Si, au contraire, le portefeuille de la Banque se compose en partie de traites étrangères et en partie de traites de l'intérieur ; cet inconvénient ne peut pas se présenter, car les traites de l'étranger ne sont acceptées qu'autant que ce soient de toutes premières valeurs, et en moins de quinze jours, la Banque pourrait recevoir de Londres et de Paris le montant des traites sur l'étranger qu'elle possède, ce qui lui permettrait de donner d'autant plus de facilité aux traites sur l'intérieur.

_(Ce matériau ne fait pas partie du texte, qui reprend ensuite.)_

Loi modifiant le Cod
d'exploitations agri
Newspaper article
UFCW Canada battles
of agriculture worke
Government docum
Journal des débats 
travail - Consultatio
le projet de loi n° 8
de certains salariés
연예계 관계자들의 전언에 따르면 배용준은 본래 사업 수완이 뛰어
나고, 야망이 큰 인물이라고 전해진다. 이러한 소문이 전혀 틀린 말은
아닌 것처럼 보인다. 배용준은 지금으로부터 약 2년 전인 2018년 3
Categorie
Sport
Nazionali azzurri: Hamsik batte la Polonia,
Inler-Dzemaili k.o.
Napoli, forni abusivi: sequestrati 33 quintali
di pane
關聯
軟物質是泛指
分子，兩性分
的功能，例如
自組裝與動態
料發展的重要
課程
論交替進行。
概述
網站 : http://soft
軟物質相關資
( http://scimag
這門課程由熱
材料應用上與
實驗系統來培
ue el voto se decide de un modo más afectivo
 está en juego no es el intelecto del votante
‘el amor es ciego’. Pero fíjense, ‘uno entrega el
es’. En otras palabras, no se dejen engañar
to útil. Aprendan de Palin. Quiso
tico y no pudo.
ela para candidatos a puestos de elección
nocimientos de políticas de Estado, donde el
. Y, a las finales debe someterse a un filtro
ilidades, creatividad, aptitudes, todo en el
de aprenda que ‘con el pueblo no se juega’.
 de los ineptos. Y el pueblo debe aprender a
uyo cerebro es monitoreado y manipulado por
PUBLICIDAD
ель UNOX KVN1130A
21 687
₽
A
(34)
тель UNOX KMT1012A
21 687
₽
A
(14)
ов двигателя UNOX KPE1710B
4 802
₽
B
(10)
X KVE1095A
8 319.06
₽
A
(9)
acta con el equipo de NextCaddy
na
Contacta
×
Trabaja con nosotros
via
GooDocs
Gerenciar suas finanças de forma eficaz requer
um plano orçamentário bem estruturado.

Quant à l'intérieur du pays, messieurs, il y a des effets de deux catégories : la Banque de Belgique et la Société Générale escomptent le papier à 4 p. c. et le réescomptent, si je ne me trompe, à la Banque Nationale, à 3 p. c. Pourquoi, messieurs ? Parce que le conseil de la Banque Nationale sait apprécier que ces grands établissements ne prennent que le papier le plus solide, le papier qui vaut de l'or en barre ; c'est comme si elle recevait des écus. Vient alors une autre association pour laquelle je professe le plus profond respect, qui rend de grands services à la petite industrie, mais qui se montre beaucoup plus facile, c'est l'Union du crédit ; eh bien ! la Banque ne réescompte les effets de cette association qu'à 3 1/2 p. c. ei c'est sur ce demi p. c. de différence que l'honorable membre se récrie.

Mais faites bien attention à une chose, l’Union du crédit prend 5 p. c. et je crois même 5 1/2 à l'heure qu'il est, disons seulement 5 ; eh bien, elle porte ces effets à la Banque Nationale qui les escompte à 3 1/2 ; elle fait donc encore un bénéfice de 1 1/2 p. c, et si quelqu'un devait baisser, dans les circonstances actuelles, ce serait l'Union du crédit plutôt que la Banque Nationale.

Vous le voyez donc, messieurs, de quelque manière qu'on envisage cette question, il y aurait un danger immense à entrer dans le système où voudrait nous lancer l'honorable orateur, et si l'ordre du jour qu'il propose était accepté, je déclinerais, pour ma part, la responsabilité qu'il ferait peser sur le pays.

- La séance est levée à quatre heures et demie.